- [INSTRUCTIONS FOR THE TASK]: Exactly as written, restate the material below from its first line through the line containing "4: (189, 379, 44.27)", and stop there.

(MATERIAL SHOWN)

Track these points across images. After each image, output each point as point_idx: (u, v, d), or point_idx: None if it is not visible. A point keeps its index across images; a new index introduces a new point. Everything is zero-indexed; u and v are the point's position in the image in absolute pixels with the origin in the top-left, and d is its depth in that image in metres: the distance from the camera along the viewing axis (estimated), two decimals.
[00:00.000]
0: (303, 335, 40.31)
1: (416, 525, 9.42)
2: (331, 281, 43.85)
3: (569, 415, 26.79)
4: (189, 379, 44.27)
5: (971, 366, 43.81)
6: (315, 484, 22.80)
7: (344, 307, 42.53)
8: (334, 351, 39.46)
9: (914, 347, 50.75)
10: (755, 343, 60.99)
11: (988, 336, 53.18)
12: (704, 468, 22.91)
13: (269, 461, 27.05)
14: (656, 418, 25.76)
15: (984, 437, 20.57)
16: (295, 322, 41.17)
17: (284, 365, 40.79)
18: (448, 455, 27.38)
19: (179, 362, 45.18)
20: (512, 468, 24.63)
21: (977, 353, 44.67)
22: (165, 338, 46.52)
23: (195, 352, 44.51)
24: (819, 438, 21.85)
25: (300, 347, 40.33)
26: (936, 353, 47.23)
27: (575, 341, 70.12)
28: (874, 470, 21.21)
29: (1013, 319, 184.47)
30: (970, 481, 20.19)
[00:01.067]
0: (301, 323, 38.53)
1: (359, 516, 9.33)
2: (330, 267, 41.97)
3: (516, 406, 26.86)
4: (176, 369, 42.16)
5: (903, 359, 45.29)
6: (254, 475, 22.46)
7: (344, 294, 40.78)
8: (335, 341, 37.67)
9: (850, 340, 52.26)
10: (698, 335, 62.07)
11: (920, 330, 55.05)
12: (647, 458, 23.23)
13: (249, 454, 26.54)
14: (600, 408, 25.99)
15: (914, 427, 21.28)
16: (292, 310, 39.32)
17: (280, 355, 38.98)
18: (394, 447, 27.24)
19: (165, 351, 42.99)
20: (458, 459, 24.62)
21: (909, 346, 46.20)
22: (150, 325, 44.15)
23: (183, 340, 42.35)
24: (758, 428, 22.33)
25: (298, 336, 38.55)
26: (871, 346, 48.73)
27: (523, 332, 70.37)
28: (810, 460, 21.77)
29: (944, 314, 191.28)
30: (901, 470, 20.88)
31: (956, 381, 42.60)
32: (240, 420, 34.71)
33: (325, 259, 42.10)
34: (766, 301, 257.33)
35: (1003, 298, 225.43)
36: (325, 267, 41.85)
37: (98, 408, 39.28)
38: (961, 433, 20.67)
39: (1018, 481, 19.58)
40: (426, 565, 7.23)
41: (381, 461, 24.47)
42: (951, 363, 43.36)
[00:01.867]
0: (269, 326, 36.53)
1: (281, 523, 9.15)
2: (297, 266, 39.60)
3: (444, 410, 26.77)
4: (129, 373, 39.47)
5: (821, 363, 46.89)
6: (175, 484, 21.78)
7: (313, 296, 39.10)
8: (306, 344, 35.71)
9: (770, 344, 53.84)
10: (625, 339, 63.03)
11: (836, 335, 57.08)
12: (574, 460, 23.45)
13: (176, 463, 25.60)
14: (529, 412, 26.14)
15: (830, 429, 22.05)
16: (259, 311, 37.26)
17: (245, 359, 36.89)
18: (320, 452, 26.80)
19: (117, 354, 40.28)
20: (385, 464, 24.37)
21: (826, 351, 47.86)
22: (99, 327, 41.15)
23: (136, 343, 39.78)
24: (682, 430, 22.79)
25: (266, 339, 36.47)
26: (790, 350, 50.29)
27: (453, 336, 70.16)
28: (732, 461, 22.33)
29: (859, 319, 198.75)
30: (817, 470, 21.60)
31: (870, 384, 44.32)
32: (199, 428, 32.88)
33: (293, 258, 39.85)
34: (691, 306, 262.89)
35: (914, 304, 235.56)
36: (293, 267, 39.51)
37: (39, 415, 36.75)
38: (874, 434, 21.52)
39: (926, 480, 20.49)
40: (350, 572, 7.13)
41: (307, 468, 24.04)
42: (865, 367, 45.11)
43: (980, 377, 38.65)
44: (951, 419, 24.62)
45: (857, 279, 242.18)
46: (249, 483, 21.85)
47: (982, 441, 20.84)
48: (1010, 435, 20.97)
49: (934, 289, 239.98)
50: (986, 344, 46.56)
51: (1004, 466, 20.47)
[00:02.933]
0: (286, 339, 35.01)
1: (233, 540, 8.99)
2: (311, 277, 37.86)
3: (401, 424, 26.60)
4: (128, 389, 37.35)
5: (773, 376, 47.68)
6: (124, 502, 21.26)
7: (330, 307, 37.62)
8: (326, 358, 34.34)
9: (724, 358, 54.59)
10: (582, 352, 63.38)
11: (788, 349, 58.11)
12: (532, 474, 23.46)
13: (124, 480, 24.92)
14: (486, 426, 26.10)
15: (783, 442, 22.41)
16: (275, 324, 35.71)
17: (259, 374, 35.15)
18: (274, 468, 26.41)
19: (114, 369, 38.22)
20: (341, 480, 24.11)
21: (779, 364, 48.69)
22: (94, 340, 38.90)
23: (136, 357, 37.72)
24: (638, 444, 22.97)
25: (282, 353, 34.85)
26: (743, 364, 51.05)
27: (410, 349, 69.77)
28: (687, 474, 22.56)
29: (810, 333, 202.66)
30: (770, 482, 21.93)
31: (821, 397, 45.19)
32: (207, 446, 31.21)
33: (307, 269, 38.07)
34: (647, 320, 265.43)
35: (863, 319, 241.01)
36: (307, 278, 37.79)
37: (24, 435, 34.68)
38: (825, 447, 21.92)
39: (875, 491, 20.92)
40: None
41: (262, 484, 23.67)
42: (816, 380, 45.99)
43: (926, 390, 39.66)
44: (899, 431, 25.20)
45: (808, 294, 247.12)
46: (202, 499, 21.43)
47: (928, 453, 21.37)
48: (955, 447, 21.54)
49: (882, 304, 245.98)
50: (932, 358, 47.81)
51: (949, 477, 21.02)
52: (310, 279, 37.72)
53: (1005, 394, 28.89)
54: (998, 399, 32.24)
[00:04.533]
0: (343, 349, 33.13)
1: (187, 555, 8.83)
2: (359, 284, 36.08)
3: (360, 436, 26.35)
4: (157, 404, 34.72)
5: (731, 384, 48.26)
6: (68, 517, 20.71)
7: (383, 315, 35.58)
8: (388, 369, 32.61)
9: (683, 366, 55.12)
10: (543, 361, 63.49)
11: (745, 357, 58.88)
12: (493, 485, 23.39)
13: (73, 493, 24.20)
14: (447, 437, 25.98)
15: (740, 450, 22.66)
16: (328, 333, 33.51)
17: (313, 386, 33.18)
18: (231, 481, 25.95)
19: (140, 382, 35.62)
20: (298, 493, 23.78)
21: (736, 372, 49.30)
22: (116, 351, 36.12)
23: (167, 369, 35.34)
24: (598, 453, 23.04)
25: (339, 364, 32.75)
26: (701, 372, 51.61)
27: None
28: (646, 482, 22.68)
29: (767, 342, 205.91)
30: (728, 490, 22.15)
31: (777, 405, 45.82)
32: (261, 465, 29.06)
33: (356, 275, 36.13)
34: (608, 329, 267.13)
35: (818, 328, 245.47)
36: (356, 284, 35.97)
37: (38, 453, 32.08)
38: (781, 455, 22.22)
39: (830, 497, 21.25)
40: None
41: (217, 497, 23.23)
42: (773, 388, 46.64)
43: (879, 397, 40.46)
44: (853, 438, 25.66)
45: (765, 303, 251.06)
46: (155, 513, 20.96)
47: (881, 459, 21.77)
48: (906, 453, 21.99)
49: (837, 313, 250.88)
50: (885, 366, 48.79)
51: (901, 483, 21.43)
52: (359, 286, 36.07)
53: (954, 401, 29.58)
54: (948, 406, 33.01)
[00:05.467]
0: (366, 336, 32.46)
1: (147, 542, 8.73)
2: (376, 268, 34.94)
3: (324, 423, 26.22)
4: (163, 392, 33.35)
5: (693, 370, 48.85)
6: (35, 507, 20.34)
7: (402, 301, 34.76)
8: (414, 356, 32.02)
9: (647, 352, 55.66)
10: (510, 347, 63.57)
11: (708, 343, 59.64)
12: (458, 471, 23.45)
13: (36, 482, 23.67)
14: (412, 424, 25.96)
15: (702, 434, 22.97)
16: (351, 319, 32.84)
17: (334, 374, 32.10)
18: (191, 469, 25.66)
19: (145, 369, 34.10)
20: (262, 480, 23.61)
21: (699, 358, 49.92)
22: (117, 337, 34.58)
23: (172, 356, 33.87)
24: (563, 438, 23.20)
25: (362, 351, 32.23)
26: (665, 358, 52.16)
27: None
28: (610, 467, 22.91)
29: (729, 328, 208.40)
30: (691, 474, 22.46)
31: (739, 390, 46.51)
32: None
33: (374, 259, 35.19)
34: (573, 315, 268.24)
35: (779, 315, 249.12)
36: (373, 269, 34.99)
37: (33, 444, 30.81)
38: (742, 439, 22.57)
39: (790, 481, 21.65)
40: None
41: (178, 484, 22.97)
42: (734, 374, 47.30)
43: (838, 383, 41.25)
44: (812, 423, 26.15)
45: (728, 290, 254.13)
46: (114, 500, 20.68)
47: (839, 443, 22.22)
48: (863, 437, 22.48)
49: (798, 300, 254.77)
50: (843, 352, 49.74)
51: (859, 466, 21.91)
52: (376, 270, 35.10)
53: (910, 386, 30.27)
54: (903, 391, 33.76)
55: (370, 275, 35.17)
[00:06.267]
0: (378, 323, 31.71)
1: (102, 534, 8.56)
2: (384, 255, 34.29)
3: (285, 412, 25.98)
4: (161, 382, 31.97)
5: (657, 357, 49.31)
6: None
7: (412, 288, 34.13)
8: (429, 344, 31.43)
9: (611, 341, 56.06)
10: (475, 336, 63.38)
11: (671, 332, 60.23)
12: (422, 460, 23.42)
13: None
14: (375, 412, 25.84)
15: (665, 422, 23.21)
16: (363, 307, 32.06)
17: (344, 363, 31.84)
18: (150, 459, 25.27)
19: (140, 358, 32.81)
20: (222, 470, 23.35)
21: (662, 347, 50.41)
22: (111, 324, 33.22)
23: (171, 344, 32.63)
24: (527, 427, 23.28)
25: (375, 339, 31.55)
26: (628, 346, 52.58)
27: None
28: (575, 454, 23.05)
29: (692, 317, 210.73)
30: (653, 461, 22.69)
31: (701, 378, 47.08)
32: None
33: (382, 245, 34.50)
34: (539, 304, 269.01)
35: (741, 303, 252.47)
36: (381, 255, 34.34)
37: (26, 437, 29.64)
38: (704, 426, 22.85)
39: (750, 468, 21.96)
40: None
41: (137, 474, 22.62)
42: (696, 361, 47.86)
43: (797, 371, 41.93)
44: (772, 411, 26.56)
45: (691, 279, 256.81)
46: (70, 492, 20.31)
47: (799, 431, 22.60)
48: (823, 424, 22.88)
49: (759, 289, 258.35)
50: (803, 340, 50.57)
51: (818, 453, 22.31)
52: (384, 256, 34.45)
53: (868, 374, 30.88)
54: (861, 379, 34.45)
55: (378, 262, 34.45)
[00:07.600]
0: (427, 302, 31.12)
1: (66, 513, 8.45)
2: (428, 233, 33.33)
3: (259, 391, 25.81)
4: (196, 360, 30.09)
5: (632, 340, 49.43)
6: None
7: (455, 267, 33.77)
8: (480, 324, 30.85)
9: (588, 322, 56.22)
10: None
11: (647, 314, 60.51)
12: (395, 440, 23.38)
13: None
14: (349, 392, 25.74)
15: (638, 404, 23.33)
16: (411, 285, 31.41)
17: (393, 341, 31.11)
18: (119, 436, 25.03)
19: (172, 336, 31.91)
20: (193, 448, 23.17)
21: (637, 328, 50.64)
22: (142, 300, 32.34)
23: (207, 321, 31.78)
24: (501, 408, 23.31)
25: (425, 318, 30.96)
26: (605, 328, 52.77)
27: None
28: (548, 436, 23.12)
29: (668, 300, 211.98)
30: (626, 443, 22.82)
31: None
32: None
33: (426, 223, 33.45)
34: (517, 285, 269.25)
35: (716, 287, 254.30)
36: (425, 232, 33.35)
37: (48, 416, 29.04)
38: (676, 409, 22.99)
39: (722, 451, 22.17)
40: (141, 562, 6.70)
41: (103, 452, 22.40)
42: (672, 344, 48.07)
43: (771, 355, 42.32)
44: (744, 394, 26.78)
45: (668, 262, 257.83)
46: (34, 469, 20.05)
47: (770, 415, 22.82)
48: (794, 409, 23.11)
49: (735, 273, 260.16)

(End MATERIAL SHOWN)

- [SOLUTION]:
Track these points across images. After each image, output each point as point_idx: (u, v, d), or point_idx: None if it is not visible. A point keeps its index across images; a new index introduces a new point. Everything is zero-indexed; u and v are the point's position in the image in absolute pixels with the origin in the top-left, and d is its depth in that image in metres: the distance from the camera along the viewing axis (estimated), two decimals.
[00:00.000]
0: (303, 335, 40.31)
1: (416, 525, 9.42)
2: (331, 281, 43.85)
3: (569, 415, 26.79)
4: (189, 379, 44.27)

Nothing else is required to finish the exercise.